Attaching the Okumi

Today feels really productive. I cut down the okumi, overlap panels, cut open the migoro, body panels, and pinned everything together.

White fabric lays across a wooden table. The outside edges of the fabric are each studded with pink-headed straight pine.

Stitching the okumi on to the migoro is progressing nicely, and I’ll likely finish before I go to bed. That should probably read I won’t go to bed until I finish.

I’ve been thinking about all the kosode I’ve made. This one is almost the same, but so far, the differences are immense.

The fabric choice. I’ve made kosode from multiple weights of cotton and linen. Nothing compares to how fine working with the silk is. I’m sitting with the majority of the garment in my lap while stitching and it’s just so light and folds down so small.

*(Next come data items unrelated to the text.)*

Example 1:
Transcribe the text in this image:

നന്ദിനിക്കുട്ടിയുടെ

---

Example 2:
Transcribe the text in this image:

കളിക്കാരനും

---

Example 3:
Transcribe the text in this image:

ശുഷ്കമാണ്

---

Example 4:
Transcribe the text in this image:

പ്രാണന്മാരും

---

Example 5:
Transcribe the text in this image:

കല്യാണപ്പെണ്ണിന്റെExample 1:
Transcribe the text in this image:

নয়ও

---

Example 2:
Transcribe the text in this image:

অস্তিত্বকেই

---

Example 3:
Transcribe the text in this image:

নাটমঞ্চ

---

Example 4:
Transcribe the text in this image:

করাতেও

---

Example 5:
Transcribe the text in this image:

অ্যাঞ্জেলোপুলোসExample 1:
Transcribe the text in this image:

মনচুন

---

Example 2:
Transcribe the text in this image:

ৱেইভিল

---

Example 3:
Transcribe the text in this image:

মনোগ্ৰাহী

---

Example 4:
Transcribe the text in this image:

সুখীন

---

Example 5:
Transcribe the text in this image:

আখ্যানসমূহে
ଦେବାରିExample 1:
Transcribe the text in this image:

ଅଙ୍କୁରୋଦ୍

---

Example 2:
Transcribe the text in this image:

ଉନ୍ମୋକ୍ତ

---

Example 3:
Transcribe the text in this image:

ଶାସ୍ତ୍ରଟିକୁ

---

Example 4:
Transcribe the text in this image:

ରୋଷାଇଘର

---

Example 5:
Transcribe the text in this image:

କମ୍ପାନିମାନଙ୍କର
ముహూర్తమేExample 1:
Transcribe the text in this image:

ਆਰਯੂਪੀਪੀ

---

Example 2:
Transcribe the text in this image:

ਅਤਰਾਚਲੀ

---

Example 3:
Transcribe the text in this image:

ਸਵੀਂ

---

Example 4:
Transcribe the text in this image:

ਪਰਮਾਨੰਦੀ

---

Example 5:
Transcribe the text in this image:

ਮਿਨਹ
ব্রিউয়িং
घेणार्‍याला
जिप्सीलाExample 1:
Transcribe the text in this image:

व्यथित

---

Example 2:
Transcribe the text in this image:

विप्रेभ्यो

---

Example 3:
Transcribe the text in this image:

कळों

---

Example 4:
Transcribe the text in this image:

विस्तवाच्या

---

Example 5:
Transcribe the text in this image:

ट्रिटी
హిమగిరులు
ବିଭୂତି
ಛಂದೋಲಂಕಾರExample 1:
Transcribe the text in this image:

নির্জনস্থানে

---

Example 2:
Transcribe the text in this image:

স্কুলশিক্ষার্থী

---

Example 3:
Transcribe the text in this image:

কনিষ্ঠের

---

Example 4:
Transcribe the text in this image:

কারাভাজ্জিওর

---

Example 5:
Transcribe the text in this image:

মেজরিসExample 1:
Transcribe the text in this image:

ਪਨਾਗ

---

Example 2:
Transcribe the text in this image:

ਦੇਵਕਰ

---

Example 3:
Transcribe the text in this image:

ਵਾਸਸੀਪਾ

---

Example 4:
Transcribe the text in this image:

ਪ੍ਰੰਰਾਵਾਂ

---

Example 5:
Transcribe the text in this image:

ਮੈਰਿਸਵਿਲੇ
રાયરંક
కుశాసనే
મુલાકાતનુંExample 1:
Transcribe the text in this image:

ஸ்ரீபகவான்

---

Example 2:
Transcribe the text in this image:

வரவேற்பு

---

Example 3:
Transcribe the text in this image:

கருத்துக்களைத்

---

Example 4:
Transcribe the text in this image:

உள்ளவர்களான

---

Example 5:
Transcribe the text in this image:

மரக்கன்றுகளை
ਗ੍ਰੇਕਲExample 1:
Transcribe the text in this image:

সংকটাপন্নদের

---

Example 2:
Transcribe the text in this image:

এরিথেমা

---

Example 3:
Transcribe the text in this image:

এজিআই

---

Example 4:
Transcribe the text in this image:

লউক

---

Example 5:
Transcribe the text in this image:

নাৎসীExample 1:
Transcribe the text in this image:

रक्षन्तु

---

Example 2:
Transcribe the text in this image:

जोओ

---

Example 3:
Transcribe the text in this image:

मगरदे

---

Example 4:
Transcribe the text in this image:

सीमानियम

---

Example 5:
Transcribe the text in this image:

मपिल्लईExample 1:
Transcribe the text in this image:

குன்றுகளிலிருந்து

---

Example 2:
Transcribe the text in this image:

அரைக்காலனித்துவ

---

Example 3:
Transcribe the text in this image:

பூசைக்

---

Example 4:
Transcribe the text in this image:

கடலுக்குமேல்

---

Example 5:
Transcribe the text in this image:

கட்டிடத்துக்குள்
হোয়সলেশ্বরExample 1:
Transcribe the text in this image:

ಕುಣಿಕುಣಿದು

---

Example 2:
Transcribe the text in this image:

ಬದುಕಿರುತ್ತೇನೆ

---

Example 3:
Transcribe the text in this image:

Stitching. It is taking eons longer to sew by hand than it did by machine. My seams are just as straight. The machine has more precision in stitch length. But my little running stitches don’t randomly produce bobbin vomit (this is when the bottom or bobbin thread on the machine gets loopy and becomes this awful mass of thread). I’m also enjoying sewing by hand for the sheer lack of noise. Sewing machines are loud. Tension is a toss up between the two.

A different take / On a tune I heard before / Once upon a time / Meter and rhyme – changed, but / This feeling has the same score.